**What to do:** Identify each line in the records below that contains the string "memory", and copy every such line in full.

**Source information:**
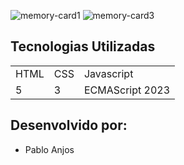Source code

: ![memory-card1](https://github.com/user-attachments/assets/ebe0f2fa-d18c-439d-b4db-86d0c5756f23)
![memory-card3](https://github.com/user-attachments/assets/df3616bf-082c-4033-a328-fae7fc4c4b05)


## Tecnologias Utilizadas

<table>
  <tr>
    <td>HTML</td>
    <td>CSS</td>
    <td>Javascript</td>
  </tr>
  <tr>
    <td>5</td>
    <td>3</td>
    <td>ECMAScript 2023</td>
  </tr>
</table>

## Desenvolvido por: 

- Pablo Anjos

**The completed task:**
: ![memory-card1](https://github.com/user-attachments/assets/ebe0f2fa-d18c-439d-b4db-86d0c5756f23)
![memory-card3](https://github.com/user-attachments/assets/df3616bf-082c-4033-a328-fae7fc4c4b05)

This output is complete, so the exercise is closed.